When you actually get to play it, Freedom Planet turns out to be pretty fun. Levels are well designed and expertly paced, never spending too long doing any given thing before some new level mechanic is rolled out. The game’s numerous locales have a strong Asian flavor, deftly avoiding the 90’s platformer clichés of “ice level” and “lava level.” Though levels constantly provide you with new things to do, they tend to go on for quite a while. Most levels seems to be broken up in to four sections, each of which is several minutes on its own. This wouldn’t be a problem, except your progress only seems to get checkpointed at the start of any given section. Should players die, they could be looking at having to replay a sizable chunk of something they’ve already seen. The problem is exacerbated if players quit the game before finishing a level, as they’ll restart all the way back at the very beginning the next time they play. What this means is that I will probably never actually finish Freedom Planet, something I’m not afraid to admit. Fact of the matter is Freedom Planet‘s difficulty spikes really, really hard at the final four levels. After a grueling struggle that drained all of the 20+ lives I had stored up (and even lead to several game overs beyond that), I gave up at the game’s final boss – a mistake that set me back 20 minutes or more. Any of the praise I lavish on Freedom Planet‘s level design does not apply to it’s four-stage end-game gauntlet, which feels oddly sloppy and annoying in comparison to the rest of the game. It’s full of enemies and hazards that can take away nearly half a life bar in a single attack, if not instantly kill you outright for making the smallest mistakes. Never mind the final boss himself, who can destroy you with speed and precision not seen since facing Mike Tyson in Punch-Out nearly 30 years ago. It’s a shame, because for the first 3/4ths, Freedom Planet seems like a fun, perfectly balanced game; but all of that eventually goes out the window rounding the final bend.

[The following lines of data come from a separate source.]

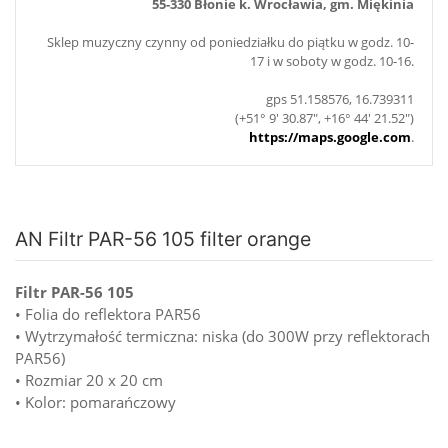
55-330 Błonie k. Wrocławia, gm. Miękinia
Sklep muzyczny czynny od poniedziałku do piątku w godz. 10-
17 i w soboty w godz. 10-16.
gps 51.158576, 16.739311
(+51° 9' 30.87", +16° 44' 21.52")
https://maps.google.com
.
AN Filtr PAR-56 105 filter orange
Filtr PAR-56 105
• Folia do reflektora PAR56
• Wytrzymałość termiczna: niska (do 300W przy reflektorach
PAR56)
• Rozmiar 20 x 20 cm
• Kolor: pomarańczowy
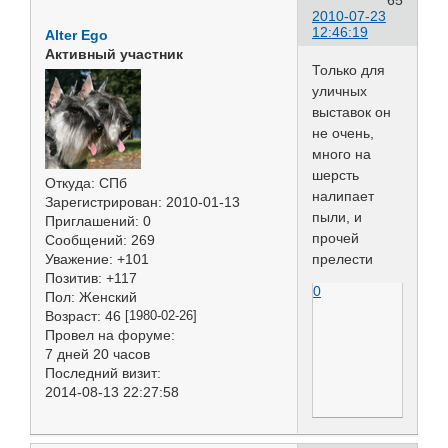
2010-07-23
12:46:19
Alter Ego
Активный участник
Только для
уличных
выставок он
не очень,
много на
шерсть
Откуда:
СПб
налипает
Зарегистрирован
: 2010-01-13
пыли, и
Приглашений:
0
прочей
Сообщений:
269
прелести
Уважение:
+101
Позитив:
+117
0
Пол:
Женский
Возраст:
46
[1980-02-26]
Провел на форуме:
7 дней 20 часов
Последний визит:
2014-08-13 22:27:58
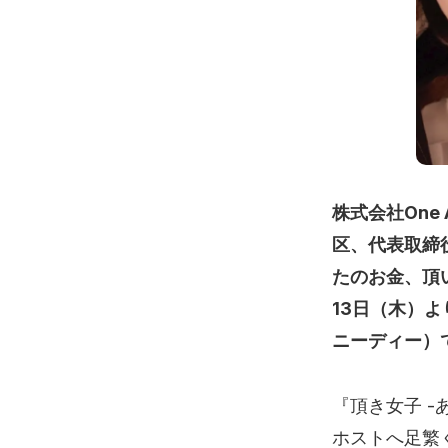
株式会社One
区、代表取締役
たのお金、頂い
13日（木）よ
ニーディー）
『頂き女子 
ホストへ足繁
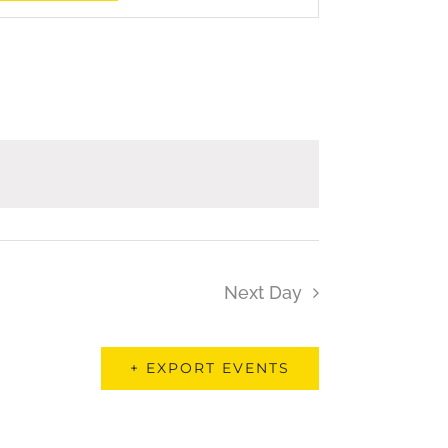
Views
Navigation
Next Day
EXPORT EVENTS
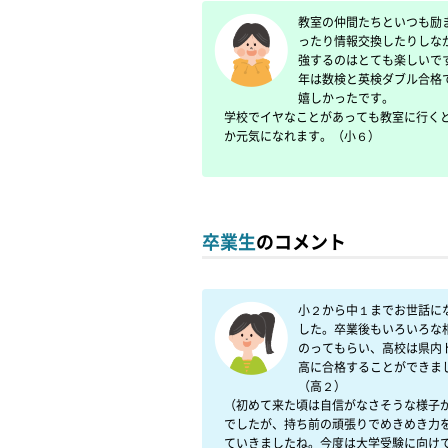
教室の仲間たちといつも励
ったり情報交換したりしな
強するのはとても楽しいで
年は数検と英検ダブル合格
嬉しかったです。

学校でイヤなことがあっても教室に行く
か元気になれます。（小６）

卒業生
のコメント
小２から中１までお世話に
した。卒業後もいろいろな
のってもらい、高校は県内
高に合格することができま
（高２）

（初めて来た頃は自信がなさそうな様子
でしたが、持ち前の頑張りでめきめき力
ていきましたね。今度は大学受験に向け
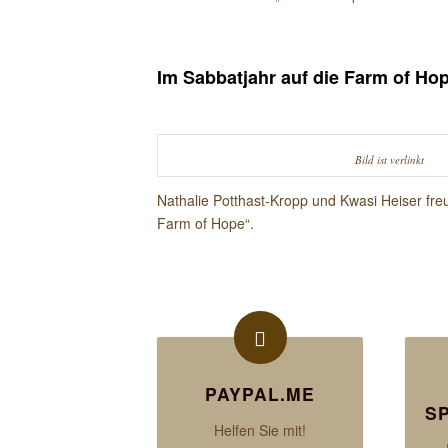
Im Sabbatjahr auf die Farm of H
Bild ist verlinkt
Nathalie Potthast-Kropp und Kwasi Heiser fre
Farm of Hope“.
PAYPAL.ME
S
Helfen Sie mit!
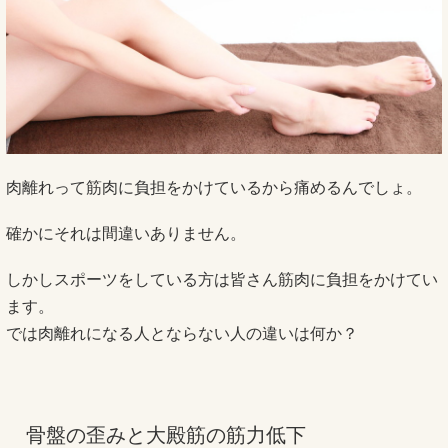
肉離れって筋肉に負担をかけているから痛めるんでしょ。
確かにそれは間違いありません。
しかしスポーツをしている方は皆さん筋肉に負担をかけてい
ます。
では肉離れになる人とならない人の違いは何か？
骨盤の歪みと大殿筋の筋力低下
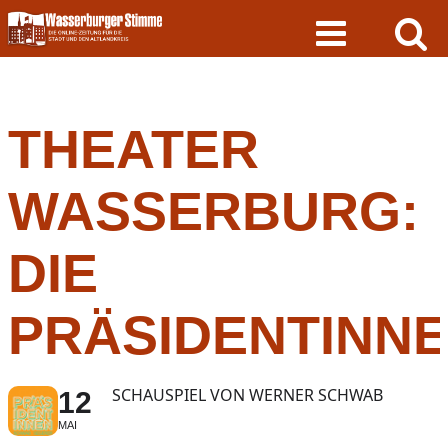
Skip
to
content
THEATER
WASSERBURG:
DIE
PRÄSIDENTINN
SCHAUSPIEL VON WERNER SCHWAB
12
MAI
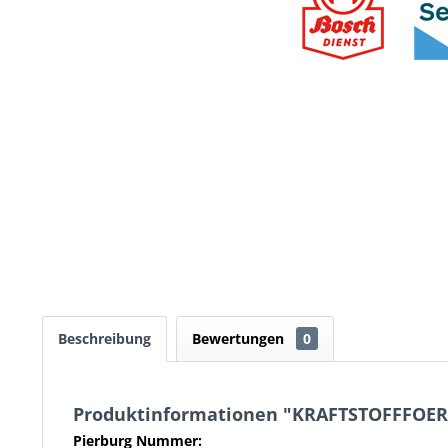
Beschreibung
Bewertungen
0
Produktinformationen "KRAFTSTOFFFO
Pierburg Nummer:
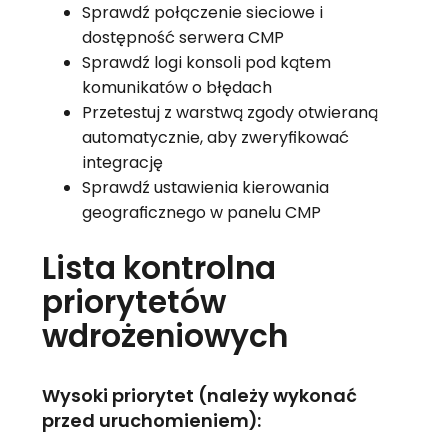
Sprawdź połączenie sieciowe i
dostępność serwera CMP
Sprawdź logi konsoli pod kątem
komunikatów o błędach
Przetestuj z warstwą zgody otwieraną
automatycznie, aby zweryfikować
integrację
Sprawdź ustawienia kierowania
geograficznego w panelu CMP
Lista kontrolna
priorytetów
wdrożeniowych
Wysoki priorytet (należy wykonać
przed uruchomieniem):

I would still recommend Freedom Planet. Most of the complaints I have with the game are minor, especially if you come at it with the right expectations. It controls well, looks great, and offers up quite a lot of content, as long as you keep in mind how difficult it will eventually get. If you’re a 90’s kid looking to recapture the essence of a lost era or simply appreciate retro platformers, Freedom Planet should be right up your alley.